Türkiye’nin kurucu üyesi olduğu “İktisadi İş Birliği ve Kalkınma Teşkilatı” (OECD) dünyadaki ilk bölge ofisini Türkiye’de açtı. Konuyla ilgili detayları OECD Genel Sekreteri Mathias Cormann, CNN Türk’te anlattı. Cormann konuşmasında şu ifadeleri kullandı:
Deprem faciasıyla başlamak istiyorum. Türkiye yüzyılın en kötü afetini yaşadı. OECD bu süreçte nasıl yardımlarda bulundu? Ekonomik toparlanmanın yol haritası nasıl olacak?
“Bu yıkıcı felaketin ardından, depremzede yakınlarıyla birlikte yas tutmayı sürdürüyoruz. Kalbimiz dünyanın her yerindeki Türklerle. Burada ciddi bir uluslararsı finansal yardım akışı gördük. Şu ana kadar 190 milyon dolarlık destek geldi. Bu çok önemli. Bunun yarısından fazlası OECD’nin Kalkınma Yardımları Komitesi DAK’ın üyelerinden geldi. OECD olarak, kurucu ülkelerimizden ve değerli üyelerimizden Türkiye ile, finansal desteğin doğru şekilde kullanıldığından emin olmak için elimizden gelen desteği yapmaya, birlikte çalışmaya hazırız. Türkiye’deki yetkili kurumlarla çalışmayı sürdüreceğiz.
OECD’nin ilk bölgesel merkezini İstanbul’da açtınız. Türkiye’yi seçmenizin sebebi nedir? Bu ofis, Türkiye ve OECD iş birliğini derinleştirme yönünde nasıl fayda sağlayacak?
Türkiye ve özellikle İstanbul oldukça çok stratejik bir konuma sahip. Türkiye, Avrupa ve Asya arasında bir köprü. İstanbul, Avrupa’yı, Asya’yı ve Kuzey Afrika ve Orta Doğu’yu birbirine bağlıyor. Bunların hepsi, OECD faaliyetleri açısından çok önemli. Çünkü dünya çapında daha iyi yaşamlar için daha iyi politikalar sağlamayı hedefliyoruz. Bu merkez üzerinden bu bölgelerde iş birliğini artırmayı hedefliyoruz. Ayrıca günümüzün sorunlarıyla baş edebilmek için en iyi uygulamaları ve en iyi politikaları teşvik etmek istiyoruz.
BM yakın zamanda yeni bir iklim raporu ve beraberinde bir uyarı yayınladı. Genel Sekreter Antonio Guterres, “iklim bombası çalışıyor” dedi.
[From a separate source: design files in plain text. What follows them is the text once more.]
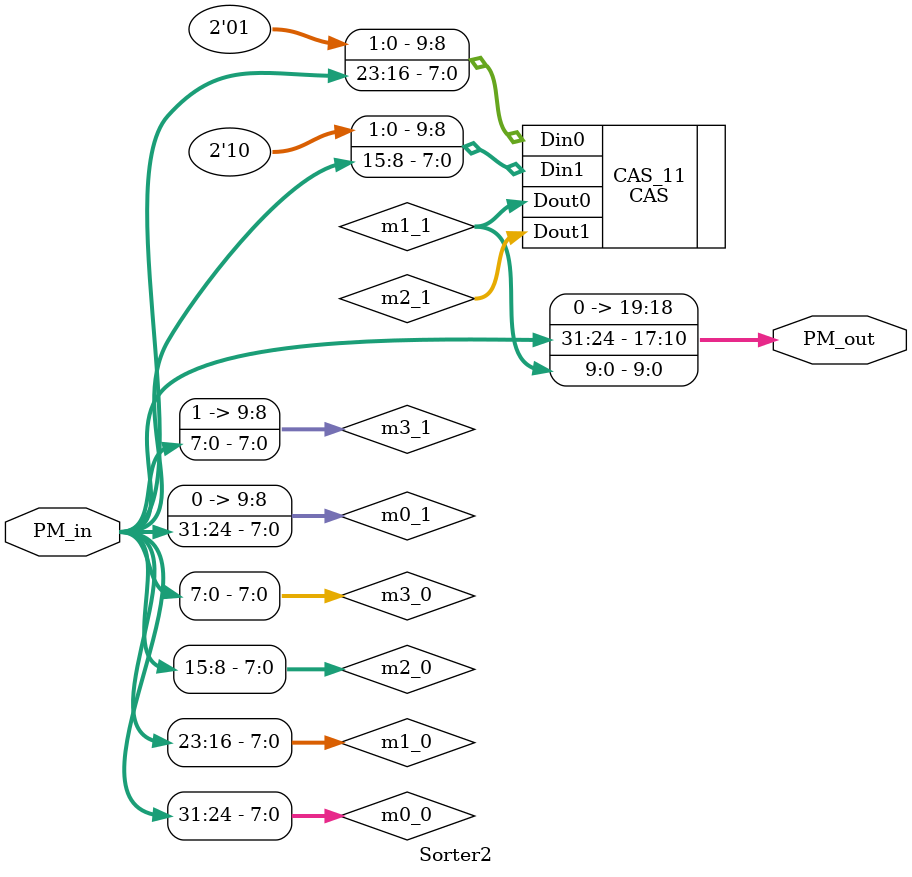
<source format=v>
`timescale 1ns / 1ps


module Sorter2(
    PM_in,
    PM_out
);

/*******************************************************************************/
/*                              Parameter                                      */
/*******************************************************************************/
parameter  PM_WIDTH    = 8;
parameter  INDEX_WIDTH = 2;
localparam L           = 2;
/*******************************************************************************/
/*                              IO Direction                                   */
/*******************************************************************************/
input  [PM_WIDTH*2*L-1:0]               PM_in;
output [(PM_WIDTH+INDEX_WIDTH)*L-1:0]   PM_out;
/*******************************************************************************/
/*                              Signal Declaration                             */
/*******************************************************************************/
// 第零阶段
wire [PM_WIDTH-1:0] m0_0;
wire [PM_WIDTH-1:0] m1_0;
wire [PM_WIDTH-1:0] m2_0;
wire [PM_WIDTH-1:0] m3_0;

// 第一阶段
wire [PM_WIDTH+INDEX_WIDTH-1:0] m0_1;
wire [PM_WIDTH+INDEX_WIDTH-1:0] m1_1;
wire [PM_WIDTH+INDEX_WIDTH-1:0] m2_1;
wire [PM_WIDTH+INDEX_WIDTH-1:0] m3_1;
/*******************************************************************************/
/*                              Instance                                       */
/*******************************************************************************/
/*******************************************************************************/
/*                              Logic                                          */
/*******************************************************************************/
assign {m0_0, m1_0, m2_0, m3_0} = PM_in;
assign PM_out = {m0_1, m1_1};

// 第一阶段
assign m0_1 = {2'd0, m0_0};
CAS #(.PM_WIDTH(PM_WIDTH), .INDEX_WIDTH(INDEX_WIDTH)) CAS_11 (.Din0({2'd1, m1_0}), .Din1({2'd2, m2_0}), .Dout0(m1_1), .Dout1(m2_1));
assign m3_1 = {2'd3, m3_0};
endmodule

</source>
OECD olarak iklim kriziyle mücadelede kendinizi nerede görüyorsunuz? Türkiye’nin rolü hakkındaki görüşleriniz nedir?
İklim krizi çok acil ve bunu hızlı ve etkili biçimde çözmemiz çok önemli. İyi haber şu: Dünya çapında birçok ülke net sıfır salınıma ulaşma hedefi koydu. Türkiye de bu ülkelerden biri. Buradaki önemli husus şu: Ülkelerin münferit çabaları, küresel çapta etkili olmalı. Dünyanın bir noktasında alınan önlemler yüzünden, karbon salınımına yol açan faaliyet ve istihdamın başka bir noktaya taşınması işe yaramaz. Hatta ekonomik çıktıya göre bu salınımları artırabilir bile. Yani bize daha fazla küresel iş birliği gerek. Dünyanın farklı noktalarındaki ülkelerin salınım azaltma hedeflerine ulaşma yolları konusunda karşılıklı anlaşma lazım. OECD burada devreye giriyor. Küresel iş birliğini ve koordinasyonu artırmak için arabuluculuk yapabiliriz. Bunu da veri ve bilgi paylaşmıyla başarabiliriz. Kanıta dayalı müşterek eğitimlerle başarabiliriz. Kapsayıcı ve çok taraflı diyalog için bir platform sağlayabiliriz. Gelişmiş yükselen piyasalarla, gelişmekte olan ekonomileri bir araya getirebiliriz. Tek ve herkesin eşit olduğu bir masada toplayabiliriz. Burada ülkelerin münferit salınım azaltma adımlarının küresel etkilerini nasıl en iyi şekilde yönetebileceğimizi konuşabiliriz. Bunu başka alanlarda yaptık. Böyle kapsayıcı ve çok taraflı arabuluculuk işleri konusunda sağlam bir karnemiz var. Türkiye de bu görüşmelerin, bu projenin kalbinde bulunuyor. Bu önemli projeyi yürütürken Türkiye’nin devamlı desteğini de iple çekiyoruz.”